Sure, you have your meathead Death Metal dudes ("I only listen to metal that makes me feel dead, and now I'm going to crush your skull") and ninja-dancing Metalcore dudes ("I only listen to metal that is 100% breakdowns and now I'm going to karate-kick your face in."), but for the most part, most fellow metalheads I meet end up being incredibly amiable, if not also warm, soft-spoken, and shy.
How can this possibly be? How can the fans of some of the most angry, brutal, scathing, grim music on this planet be some of the sweetest people?
Well, I have a few theories.
My first theory is primarily based on my own experiences, but I can't help but think there are many metalheads who feel the same. For me, the very act of listening to and/or playing metal is a sort of a ritualized purification of my negative energy. This aspect of the metal experience served me well through my angsty and hormonal teenage years. All my frustration as a result of a devastating shyness around the opposite sex was filtered through the likes of the chaotic quantum physics of The Dillinger Escape Plan, the post-modern madness of "City"-era Strapping Young Lad, and the Romanticism of Opeth. All three (and, of course, many more) served as a healthy way to channel all this frustration.
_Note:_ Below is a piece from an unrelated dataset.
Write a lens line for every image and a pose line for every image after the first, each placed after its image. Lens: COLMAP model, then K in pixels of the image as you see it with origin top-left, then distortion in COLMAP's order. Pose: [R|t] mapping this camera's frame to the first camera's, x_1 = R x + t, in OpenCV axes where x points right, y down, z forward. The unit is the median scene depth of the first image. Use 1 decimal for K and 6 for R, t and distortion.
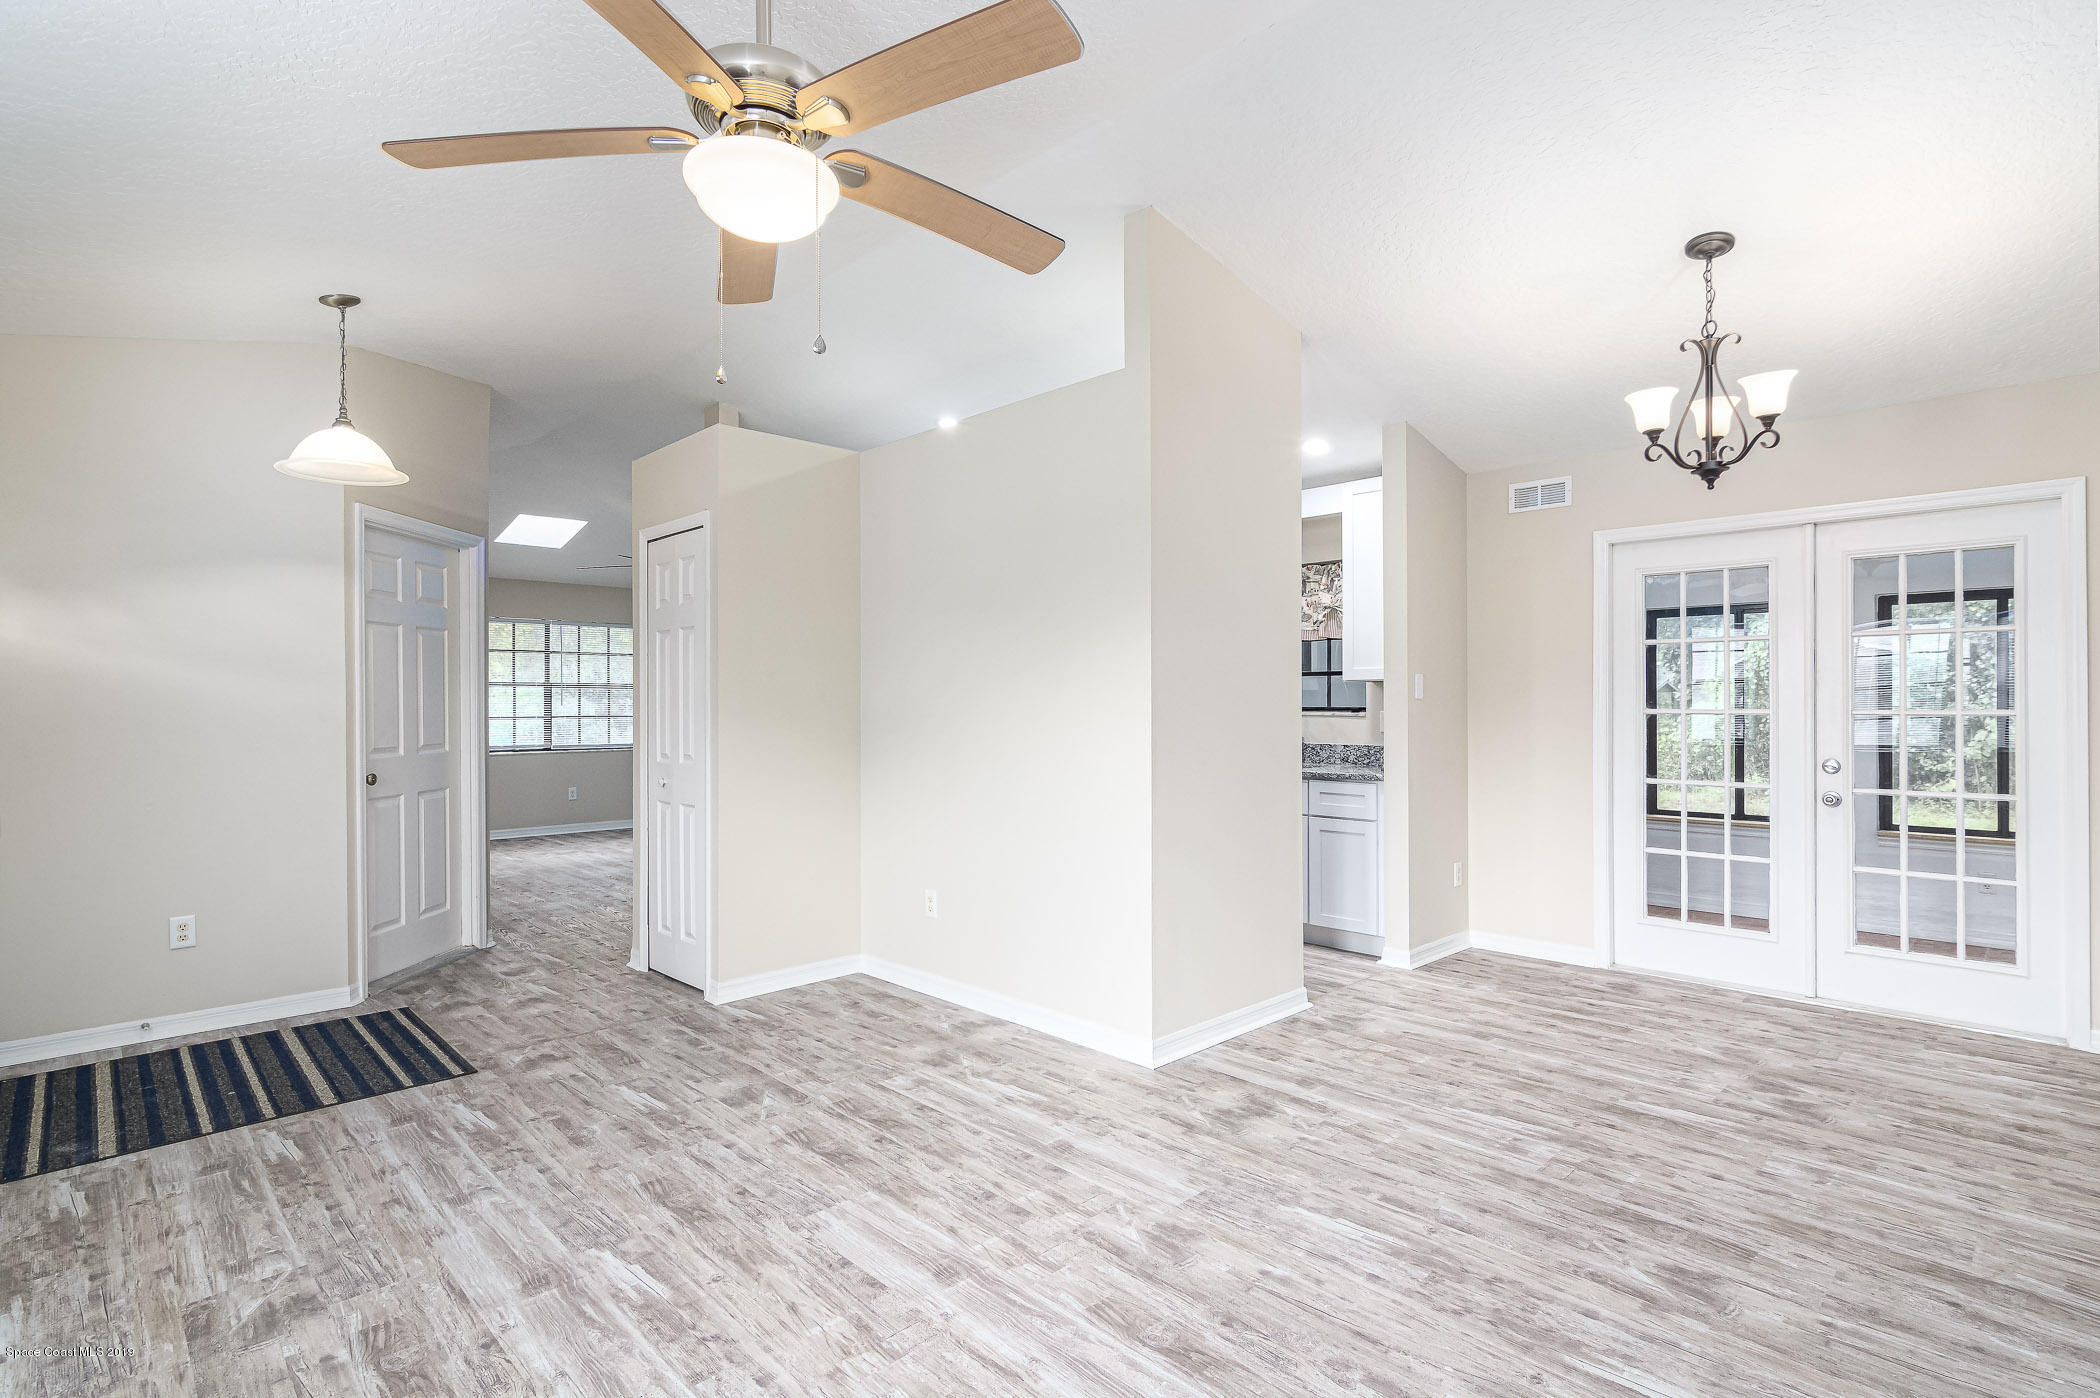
lens RADIAL K [[1025.8, 0, 1048.0], [0, 1025.8, 698.8], [0, 0, 1]] dist [0.000290, 0.000891]
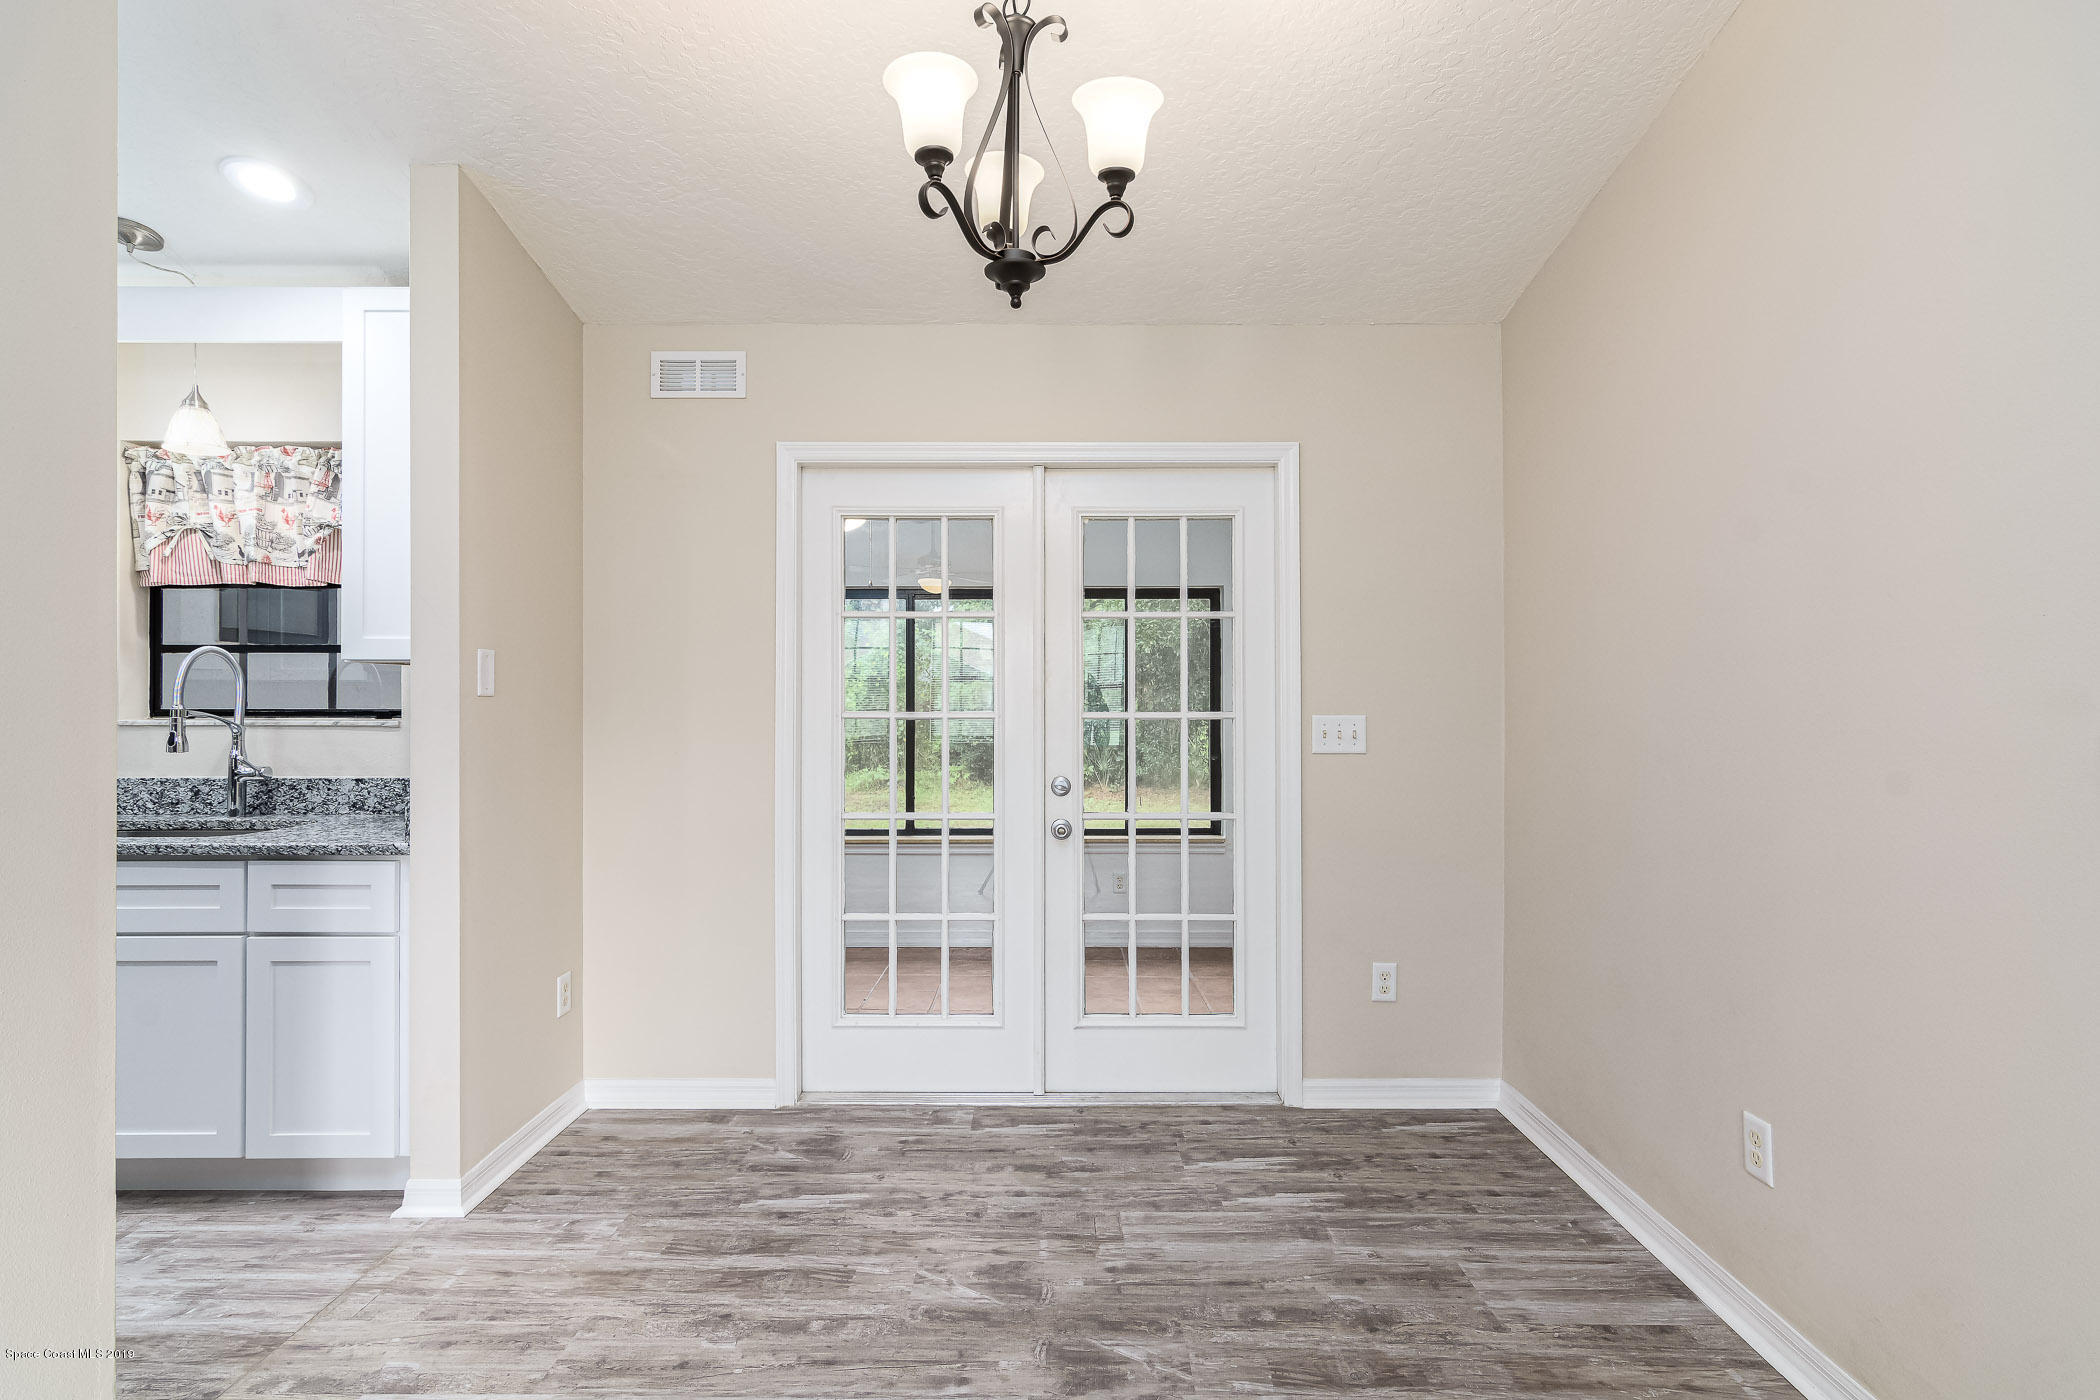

Of course, now that I'm older and am more self-aware, my taste in metal has become more specific and I listen to it for different reasons. There is still the element of the "purification of negative energy", but instead of venting adolescent frustration, it's more of an escape from the drab day-to-day experiences and existential weight on one's shoulders. A term I refer to as "the weight". Listening to metal is like a primal scream at "the weight". Even though it's still "there", I feel a little better letting it know that I'm still "here".
SO, to summarize: using metal as a way to get rid of negative emotions allows us to be nicer to everyone else!
My second theory is similarly related to the first one. Metal is an escape. Just like a good book or movie, metal creates a different world and world view for us to magically pass through. Having possession and knowledge of this escape allows us deal with "the weight" on a regular basis by...uh, completely ignoring it. This doesn't ring any more true than it does in traditional and power metal that covers fantasy topics about elves, ancient mysteries, rainbows and all that shit. By having these worlds created for us to delve into at our leisure, we can better ready ourselves for the mundane day-to-day experiences and treat everyone that much more pleasantly as a result! It may sound like a cheap high, but it's the little things that count, people!
My third theory also has to deal with the general content of metal. A great majority of metal is decidedly "dark". For 15 years I have been listening to songs about murder, suicide, war, Satan, etc.; but am I a sicker individual for the fact? No. In fact, I think that very aspect has had the opposite affect on me. While most metal isn't necessarily "life-affirming" (sometimes just the opposite), exposing one's self to the darker side of the human experience allows one to appreciate the greater, happier things in life like friends, family, nature, travel, good food, etc. Yay!
Let me be clear that I don't think these theories necessarily apply to everyone in the metal community. Furthermore, I would be an idiot for claiming that everyone in the metal community are nice, warm individuals. These are just what I have experienced and observed from years of being a metalhead.
In any case, everyone should remember: 'tis better to kill with kindness than with an axe to the head.
*OK, I'm exaggerating a little. In my hometown, the audience of an average show consists of 90% young, white, low to middle class dudes. However, I suppose that probably says more about the general demographic of NE Kansas.